Learn how to make enchiladas with chicken and cheese. Enchiladas are one of the favorite choices when dining out in a Mexican restaurant. They are loaded with flavor, hot sauce and cheese. Enchiladas come in many variations: cheese, beef, chicken and stacked. Making enchiladas is not easy, but with some practice you too can have a Mexican meal with these delicious enchiladas with salsa roja.
In order to make enchiladas, you will need:
- Chicken, beef or cheese.
- An enchilada sauce: red or green.
- Cheese: usually a mixture of mozzarella, cheddar and jack.
- Tortillas (corn is traditional).
- A baking dish, cooking pans and utensils.
Enchilada Recipe With Salsa Roja
- 1 chicken (2 pounds)
- 2 quarts chicken stock
- 3 sage leaves
- Salt and pepper
- 3 tablespoons olive oil
- 2 green peppers, chopped
- 1 large red onion, chopped
- 10 corn tortillas
- 1/4 pound mozzarella cheese, shredded
- 1/4 pound Monterrey jack cheese, shredded
- 2 large dried red chilies ( 2 oz)
- 1.5 cups water, hot
- 2 garlic cloves, chopped
- 1 onion, chopped
- 1/2 cup virgin olive oil
- 1 teaspoon cumin
- 1 teaspoon salt
- 2 tablespoons of flour
- 2 ripe tomatoes
- 1/2 cup chicken stock
- 1 tablespoon red wine vinegar
Method to Preparing the Enchiladas
- The first part of making enchiladas is to make the salsa roja. Salsa roja is a red sauce that uses dried chilies instead of fresh. It is better to put on some gloves when working with hot chilies. Slit the chilies down the middle and remove the seeds (the hottest part) and the stem. Soak then in the hot water for one hour.
- Place the water, chilies, garlic and salt in a blender. Blend on high speed until they become liquidized. Set this aside. Place the oil in a skillet and heat. Add in the onion and saute the onion until it is transparent.
- Add in the cumin and the flour. Stir for a few minutes and then add in the chopped tomato. Saute all of this for a few minutes. Add the chili mixture in with the tomato mixture. Add in the chicken stock and the vinegar. Cook the salsa roja on a low simmer for approximately five minutes or until the sauce thickens.
- Take the chicken and cut into eight equal parts. Put the chicken pieces in a medium size stock pot with the chicken stock, sage, salt and pepper. Add additional water to cover the chicken by several inches. Bring the water to boil and then reduce to medium heat. Cook the chicken for one hour or until the chicken is done.
- Remove the chicken pieces from the broth and allow them to cool. Shred the chicken and mix together. Set this aside. Place the olive oil in a large skillet and heat. Add in the onions and peppers and saute until soft. Add in the chicken and 1/4 cup of the salsa roja sauce, salt, and pepper and mix well. Heat the chicken mixture for one minute.

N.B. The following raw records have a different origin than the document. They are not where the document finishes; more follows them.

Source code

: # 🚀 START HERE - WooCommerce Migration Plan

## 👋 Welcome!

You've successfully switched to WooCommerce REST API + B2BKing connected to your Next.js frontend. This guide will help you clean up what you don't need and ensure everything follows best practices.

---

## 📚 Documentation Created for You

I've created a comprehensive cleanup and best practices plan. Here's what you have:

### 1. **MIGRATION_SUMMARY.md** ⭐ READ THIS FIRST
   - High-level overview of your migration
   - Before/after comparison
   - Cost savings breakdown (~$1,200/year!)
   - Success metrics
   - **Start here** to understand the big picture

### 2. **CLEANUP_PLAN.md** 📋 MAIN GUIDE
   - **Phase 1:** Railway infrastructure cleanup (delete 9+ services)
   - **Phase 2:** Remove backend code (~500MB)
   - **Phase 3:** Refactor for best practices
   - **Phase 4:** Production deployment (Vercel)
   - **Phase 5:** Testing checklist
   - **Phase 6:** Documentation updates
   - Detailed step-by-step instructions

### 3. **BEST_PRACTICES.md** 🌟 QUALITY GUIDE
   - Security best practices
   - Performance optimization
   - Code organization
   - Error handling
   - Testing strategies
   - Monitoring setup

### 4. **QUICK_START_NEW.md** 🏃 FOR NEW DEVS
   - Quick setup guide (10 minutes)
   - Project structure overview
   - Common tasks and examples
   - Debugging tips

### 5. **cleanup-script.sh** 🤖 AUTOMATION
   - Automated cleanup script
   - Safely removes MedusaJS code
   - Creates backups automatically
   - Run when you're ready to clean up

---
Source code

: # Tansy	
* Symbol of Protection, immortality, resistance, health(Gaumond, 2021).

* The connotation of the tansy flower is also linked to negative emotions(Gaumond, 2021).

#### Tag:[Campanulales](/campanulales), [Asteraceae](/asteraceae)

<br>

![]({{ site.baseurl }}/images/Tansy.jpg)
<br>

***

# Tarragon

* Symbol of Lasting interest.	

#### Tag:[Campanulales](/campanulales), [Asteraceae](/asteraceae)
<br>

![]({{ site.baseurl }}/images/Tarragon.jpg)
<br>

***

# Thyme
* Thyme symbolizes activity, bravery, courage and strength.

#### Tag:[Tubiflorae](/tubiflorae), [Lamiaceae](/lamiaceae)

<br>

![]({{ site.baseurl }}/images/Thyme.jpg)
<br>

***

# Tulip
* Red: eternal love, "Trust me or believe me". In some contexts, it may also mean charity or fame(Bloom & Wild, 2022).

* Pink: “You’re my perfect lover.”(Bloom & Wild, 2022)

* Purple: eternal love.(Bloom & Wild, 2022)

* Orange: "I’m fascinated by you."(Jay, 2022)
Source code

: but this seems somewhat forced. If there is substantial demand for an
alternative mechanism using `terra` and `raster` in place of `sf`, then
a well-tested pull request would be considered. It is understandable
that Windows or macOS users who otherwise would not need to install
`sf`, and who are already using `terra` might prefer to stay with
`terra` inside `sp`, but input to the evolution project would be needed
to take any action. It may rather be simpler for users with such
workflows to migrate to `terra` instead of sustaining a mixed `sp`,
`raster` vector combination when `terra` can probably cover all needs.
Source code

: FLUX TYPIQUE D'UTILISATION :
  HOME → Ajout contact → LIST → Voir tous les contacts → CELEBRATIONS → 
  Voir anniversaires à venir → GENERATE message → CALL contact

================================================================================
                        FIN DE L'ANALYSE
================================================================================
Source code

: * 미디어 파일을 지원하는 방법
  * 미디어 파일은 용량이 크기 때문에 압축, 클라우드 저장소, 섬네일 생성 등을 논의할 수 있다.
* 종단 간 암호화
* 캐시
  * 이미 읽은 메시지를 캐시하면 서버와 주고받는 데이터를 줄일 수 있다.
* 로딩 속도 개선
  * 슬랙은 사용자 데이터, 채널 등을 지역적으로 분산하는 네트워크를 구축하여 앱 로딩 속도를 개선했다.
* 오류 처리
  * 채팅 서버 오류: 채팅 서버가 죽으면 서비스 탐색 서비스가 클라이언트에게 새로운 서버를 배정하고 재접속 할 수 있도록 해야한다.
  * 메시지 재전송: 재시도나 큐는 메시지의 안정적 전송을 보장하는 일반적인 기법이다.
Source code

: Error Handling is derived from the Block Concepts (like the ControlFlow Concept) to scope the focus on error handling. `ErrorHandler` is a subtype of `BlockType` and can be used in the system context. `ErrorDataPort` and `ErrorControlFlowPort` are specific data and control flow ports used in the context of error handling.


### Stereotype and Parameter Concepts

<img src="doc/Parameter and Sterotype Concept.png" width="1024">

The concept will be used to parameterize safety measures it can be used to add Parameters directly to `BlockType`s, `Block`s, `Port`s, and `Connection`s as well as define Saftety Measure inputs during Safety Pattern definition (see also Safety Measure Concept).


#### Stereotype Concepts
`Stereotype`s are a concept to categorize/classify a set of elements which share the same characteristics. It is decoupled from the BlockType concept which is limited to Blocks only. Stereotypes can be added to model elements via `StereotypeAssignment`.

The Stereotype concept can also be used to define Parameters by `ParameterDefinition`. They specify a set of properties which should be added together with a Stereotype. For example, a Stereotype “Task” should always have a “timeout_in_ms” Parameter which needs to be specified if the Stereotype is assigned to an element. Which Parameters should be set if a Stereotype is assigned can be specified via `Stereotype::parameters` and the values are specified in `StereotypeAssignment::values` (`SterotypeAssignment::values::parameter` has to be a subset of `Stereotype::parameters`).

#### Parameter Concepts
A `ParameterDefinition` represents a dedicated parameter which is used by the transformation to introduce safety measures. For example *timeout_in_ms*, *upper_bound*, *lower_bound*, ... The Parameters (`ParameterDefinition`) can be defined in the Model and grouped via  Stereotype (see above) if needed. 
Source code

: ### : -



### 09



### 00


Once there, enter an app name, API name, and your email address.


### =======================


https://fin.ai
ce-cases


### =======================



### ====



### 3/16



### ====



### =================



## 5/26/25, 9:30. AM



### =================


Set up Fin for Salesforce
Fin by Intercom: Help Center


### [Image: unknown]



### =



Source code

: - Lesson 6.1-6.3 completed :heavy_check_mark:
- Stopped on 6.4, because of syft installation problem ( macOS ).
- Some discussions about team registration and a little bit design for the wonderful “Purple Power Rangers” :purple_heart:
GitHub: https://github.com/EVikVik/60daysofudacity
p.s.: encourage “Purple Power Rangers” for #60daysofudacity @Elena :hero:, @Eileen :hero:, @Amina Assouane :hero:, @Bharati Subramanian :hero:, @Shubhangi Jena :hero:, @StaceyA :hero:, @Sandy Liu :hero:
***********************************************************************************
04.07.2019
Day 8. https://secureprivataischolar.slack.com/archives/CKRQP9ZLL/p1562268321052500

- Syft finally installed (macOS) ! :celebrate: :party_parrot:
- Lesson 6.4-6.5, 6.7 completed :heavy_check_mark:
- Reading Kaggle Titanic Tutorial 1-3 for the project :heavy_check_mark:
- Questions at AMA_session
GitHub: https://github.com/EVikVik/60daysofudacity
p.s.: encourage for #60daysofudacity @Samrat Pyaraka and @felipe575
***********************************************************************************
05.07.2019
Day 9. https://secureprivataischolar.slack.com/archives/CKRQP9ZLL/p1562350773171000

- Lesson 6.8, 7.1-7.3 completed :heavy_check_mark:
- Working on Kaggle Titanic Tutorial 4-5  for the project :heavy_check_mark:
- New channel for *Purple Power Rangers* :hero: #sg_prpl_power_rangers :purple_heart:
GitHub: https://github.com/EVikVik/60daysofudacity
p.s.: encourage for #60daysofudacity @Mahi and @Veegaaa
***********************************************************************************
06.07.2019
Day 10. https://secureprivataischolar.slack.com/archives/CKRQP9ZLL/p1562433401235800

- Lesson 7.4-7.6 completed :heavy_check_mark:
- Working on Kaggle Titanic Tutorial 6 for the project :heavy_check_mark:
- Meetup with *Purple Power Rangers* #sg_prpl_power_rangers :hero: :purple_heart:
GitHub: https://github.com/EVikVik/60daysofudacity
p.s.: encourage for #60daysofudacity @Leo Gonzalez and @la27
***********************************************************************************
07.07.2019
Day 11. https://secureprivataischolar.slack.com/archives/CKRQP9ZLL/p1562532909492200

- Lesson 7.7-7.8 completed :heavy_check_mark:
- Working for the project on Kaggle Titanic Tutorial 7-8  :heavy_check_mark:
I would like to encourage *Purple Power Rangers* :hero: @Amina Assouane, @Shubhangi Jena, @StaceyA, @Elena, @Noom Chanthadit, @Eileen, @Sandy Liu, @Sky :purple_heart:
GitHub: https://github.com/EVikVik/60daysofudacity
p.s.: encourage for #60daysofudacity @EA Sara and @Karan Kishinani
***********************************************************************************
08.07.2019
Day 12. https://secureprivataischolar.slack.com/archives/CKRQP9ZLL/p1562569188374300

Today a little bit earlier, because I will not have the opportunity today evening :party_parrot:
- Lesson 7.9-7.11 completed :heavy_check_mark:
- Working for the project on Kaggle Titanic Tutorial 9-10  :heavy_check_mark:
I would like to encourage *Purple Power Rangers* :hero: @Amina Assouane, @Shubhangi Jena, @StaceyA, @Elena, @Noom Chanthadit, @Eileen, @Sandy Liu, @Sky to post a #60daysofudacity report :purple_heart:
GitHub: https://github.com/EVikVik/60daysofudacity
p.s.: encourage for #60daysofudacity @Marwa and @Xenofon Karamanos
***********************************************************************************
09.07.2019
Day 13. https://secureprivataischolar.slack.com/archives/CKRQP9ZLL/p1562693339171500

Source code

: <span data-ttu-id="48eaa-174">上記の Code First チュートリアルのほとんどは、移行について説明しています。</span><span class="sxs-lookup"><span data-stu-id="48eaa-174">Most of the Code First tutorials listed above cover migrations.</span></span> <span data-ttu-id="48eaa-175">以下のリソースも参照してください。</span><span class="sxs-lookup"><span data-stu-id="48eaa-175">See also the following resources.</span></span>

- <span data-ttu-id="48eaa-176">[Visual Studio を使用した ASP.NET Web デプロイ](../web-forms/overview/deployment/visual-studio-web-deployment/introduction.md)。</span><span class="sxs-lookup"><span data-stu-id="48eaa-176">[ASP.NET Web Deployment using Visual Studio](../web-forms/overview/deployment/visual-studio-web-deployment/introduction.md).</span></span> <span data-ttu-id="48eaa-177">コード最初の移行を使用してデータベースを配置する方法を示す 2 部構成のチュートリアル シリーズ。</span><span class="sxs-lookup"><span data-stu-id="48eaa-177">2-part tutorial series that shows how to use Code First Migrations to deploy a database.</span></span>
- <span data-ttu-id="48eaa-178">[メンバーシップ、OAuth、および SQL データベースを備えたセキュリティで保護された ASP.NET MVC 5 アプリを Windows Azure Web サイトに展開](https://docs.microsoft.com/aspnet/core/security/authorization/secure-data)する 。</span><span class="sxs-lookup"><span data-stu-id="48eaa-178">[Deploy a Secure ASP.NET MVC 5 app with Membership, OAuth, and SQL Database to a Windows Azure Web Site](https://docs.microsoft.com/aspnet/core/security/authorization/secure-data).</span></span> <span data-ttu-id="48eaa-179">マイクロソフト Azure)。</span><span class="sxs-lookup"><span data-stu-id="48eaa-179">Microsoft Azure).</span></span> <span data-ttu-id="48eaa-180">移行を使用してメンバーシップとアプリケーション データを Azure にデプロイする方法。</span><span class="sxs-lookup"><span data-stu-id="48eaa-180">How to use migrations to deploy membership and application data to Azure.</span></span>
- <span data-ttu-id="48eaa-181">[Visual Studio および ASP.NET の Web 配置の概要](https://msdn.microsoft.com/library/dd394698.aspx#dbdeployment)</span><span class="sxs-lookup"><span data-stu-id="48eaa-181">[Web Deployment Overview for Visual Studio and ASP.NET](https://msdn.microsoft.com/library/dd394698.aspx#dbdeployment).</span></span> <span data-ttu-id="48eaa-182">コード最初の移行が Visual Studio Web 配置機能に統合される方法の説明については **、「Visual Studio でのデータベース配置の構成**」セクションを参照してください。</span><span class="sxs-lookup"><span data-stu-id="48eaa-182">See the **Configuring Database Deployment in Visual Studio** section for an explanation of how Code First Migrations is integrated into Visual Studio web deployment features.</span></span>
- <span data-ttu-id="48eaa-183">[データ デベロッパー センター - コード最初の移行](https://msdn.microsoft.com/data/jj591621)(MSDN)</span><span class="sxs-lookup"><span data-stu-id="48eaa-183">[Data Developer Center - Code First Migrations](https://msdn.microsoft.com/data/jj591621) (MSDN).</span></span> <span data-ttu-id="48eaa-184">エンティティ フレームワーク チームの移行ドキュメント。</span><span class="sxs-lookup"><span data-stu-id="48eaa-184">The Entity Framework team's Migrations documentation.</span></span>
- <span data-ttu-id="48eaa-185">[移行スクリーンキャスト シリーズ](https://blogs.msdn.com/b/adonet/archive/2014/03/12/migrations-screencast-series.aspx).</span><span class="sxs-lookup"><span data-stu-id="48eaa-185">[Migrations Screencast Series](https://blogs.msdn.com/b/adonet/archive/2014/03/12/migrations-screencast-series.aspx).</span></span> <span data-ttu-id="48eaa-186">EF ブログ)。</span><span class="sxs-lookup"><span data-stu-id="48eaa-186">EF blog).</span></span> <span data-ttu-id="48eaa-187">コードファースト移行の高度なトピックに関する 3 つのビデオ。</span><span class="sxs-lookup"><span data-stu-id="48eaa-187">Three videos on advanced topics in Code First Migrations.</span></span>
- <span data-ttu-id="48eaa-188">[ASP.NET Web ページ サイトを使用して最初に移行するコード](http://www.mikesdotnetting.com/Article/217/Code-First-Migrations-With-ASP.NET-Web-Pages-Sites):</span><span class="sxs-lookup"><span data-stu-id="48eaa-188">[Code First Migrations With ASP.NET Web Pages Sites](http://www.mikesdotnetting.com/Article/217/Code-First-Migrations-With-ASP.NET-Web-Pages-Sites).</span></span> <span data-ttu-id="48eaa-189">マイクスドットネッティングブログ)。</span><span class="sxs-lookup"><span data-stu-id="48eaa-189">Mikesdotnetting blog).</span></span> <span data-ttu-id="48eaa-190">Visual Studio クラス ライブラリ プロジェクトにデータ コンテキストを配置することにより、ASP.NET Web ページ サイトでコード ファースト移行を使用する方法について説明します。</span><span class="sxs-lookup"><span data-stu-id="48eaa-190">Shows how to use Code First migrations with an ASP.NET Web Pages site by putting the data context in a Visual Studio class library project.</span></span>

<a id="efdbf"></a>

- Take the tortillas and wrap them in a cloth. Place them in the microwave for one minute to soften. Take the two cheeses and place them in a bowl and mix them together. Take another large bowl and pour the salsa roja in.
- Oil a large baking dish (9 x 13). Take one tortilla and dip it in the salsa roja sauce. Lay the tortilla down and in the center add some of the chicken mixture and some of the cheese. Gently roll up the tortilla and place it in the baking dish. You will do the same thing with each tortilla, laying them side by side.
- After all the enchiladas are stacked in the baking dish, pour the remaining salsa roja on top. Take the remaining cheese and sprinkle all around the enchiladas. Bake the enchiladas in a preheated 350 degree oven for fifteen to twenty minutes.
- You can serve these very delicious enchiladas with some tomato salsa, guacamole and sour cream. If you want to please your families even more, add some tortilla chips and large glasses of ice tea topped with slices of lemon.